A hawksbill sea turtle on the Belize barrier reef.
A hawksbill sea turtle on the Belize barrier reef. Photograph: Minden Pictures/Alamy

“I would argue that we need to go further and look at debt forgiveness. I am hugely sceptical about how debt-for-nature swaps are being implemented in practice,” she says.

Gatchev says these concerns are unfounded, pointing to case studies by TNC of deals in Belize and Barbados, which he says show that the benefit accrues to the countries. The deals are specific to the requirements of each country and try to anticipate potential problems. The Belize agreement includes natural disaster insurance, intended to avoid the scenario where the country is forced to pay for conservation instead of rebuilding after a hurricane.

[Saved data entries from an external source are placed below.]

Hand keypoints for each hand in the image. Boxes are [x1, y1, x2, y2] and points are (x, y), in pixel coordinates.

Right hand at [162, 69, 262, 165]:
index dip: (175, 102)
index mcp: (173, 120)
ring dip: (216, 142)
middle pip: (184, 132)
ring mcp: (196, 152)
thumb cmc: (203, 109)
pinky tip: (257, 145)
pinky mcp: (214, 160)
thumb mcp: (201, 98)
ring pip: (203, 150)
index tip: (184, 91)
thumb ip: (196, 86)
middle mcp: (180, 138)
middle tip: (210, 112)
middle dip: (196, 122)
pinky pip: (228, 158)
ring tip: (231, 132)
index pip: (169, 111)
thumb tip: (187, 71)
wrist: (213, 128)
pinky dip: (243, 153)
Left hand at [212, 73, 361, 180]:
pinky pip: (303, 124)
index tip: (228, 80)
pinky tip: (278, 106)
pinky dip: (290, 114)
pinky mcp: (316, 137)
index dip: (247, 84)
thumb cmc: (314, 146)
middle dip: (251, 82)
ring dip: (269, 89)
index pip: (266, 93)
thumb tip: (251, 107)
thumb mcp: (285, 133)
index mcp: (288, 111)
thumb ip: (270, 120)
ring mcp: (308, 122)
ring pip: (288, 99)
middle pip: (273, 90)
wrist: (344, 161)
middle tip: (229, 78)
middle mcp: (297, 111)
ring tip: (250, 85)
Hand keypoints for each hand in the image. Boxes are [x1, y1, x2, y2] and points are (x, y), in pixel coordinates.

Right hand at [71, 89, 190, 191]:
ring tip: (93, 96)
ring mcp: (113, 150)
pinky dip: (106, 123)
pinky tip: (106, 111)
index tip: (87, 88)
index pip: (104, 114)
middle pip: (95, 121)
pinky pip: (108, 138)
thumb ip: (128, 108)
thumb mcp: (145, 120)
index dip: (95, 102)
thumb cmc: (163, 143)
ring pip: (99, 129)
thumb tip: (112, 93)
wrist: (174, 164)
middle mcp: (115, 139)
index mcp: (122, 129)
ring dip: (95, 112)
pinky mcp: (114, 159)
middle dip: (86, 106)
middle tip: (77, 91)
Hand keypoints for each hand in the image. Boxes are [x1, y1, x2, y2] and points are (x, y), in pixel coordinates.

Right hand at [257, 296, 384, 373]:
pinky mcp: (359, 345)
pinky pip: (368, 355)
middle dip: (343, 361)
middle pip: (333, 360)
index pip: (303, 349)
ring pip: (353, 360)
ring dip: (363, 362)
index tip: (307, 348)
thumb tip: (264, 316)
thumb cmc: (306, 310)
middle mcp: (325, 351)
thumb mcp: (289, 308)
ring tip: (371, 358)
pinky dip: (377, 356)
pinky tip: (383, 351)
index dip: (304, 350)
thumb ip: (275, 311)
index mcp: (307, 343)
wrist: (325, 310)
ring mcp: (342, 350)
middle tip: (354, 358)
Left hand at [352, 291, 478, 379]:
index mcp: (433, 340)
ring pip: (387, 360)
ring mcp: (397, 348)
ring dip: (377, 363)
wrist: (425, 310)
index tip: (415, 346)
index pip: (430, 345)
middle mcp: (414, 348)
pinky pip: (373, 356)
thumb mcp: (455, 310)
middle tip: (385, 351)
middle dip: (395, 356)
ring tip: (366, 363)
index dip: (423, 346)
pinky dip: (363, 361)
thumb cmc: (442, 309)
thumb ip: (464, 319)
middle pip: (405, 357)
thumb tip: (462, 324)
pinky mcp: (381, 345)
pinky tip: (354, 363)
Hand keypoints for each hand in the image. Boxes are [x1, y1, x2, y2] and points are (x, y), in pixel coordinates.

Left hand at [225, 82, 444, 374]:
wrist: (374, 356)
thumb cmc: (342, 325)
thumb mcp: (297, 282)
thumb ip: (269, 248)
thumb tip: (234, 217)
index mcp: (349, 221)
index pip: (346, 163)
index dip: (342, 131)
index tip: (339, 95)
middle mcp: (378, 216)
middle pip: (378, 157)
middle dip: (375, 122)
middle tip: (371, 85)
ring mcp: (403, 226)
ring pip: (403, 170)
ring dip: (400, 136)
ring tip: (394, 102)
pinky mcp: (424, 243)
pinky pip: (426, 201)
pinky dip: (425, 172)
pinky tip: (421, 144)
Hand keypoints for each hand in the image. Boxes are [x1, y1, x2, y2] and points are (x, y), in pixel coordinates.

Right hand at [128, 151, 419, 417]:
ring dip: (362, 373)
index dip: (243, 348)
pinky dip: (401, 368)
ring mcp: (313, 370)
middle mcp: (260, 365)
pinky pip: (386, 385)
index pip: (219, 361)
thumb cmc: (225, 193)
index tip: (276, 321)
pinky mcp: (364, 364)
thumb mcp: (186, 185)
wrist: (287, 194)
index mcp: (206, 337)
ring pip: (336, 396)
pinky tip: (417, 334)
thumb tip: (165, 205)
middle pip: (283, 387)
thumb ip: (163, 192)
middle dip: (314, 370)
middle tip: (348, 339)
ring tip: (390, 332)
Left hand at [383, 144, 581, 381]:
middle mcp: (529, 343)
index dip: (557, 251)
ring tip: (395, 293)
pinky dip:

The reasons for entering the agreements bear striking parallels to the arguments of Lovejoy in 1984, when the idea was first developed.

“As debtor nations cut back on government spending, programmes for protecting natural resources are among the first to go,” Lovejoy wrote in the New York Times at the time. “Costa Rica’s superb national park system cannot be staffed or enlarged without private donations from outside the country.

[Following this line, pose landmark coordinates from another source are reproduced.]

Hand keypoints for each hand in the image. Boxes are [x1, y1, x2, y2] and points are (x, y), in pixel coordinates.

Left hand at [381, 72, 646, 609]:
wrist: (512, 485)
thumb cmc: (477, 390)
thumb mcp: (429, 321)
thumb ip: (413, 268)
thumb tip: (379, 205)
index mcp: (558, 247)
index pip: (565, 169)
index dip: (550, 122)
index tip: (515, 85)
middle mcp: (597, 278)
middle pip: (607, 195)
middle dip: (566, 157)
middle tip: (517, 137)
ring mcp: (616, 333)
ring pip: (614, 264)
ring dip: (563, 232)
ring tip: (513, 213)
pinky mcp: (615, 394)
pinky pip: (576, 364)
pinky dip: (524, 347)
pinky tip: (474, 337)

“Brazil’s equivalent of the Environmental Protection Agency can do little more than pay the salaries of its employees; when fires recently broke out in its national park system, there were few guards around to fight them,” he said.

In Paris, Mia Mottley’s Bridgetown agenda will attempt to reform global finance for the environmental crises of the modern age. For some, the nature-for-debt swap is part of the answer.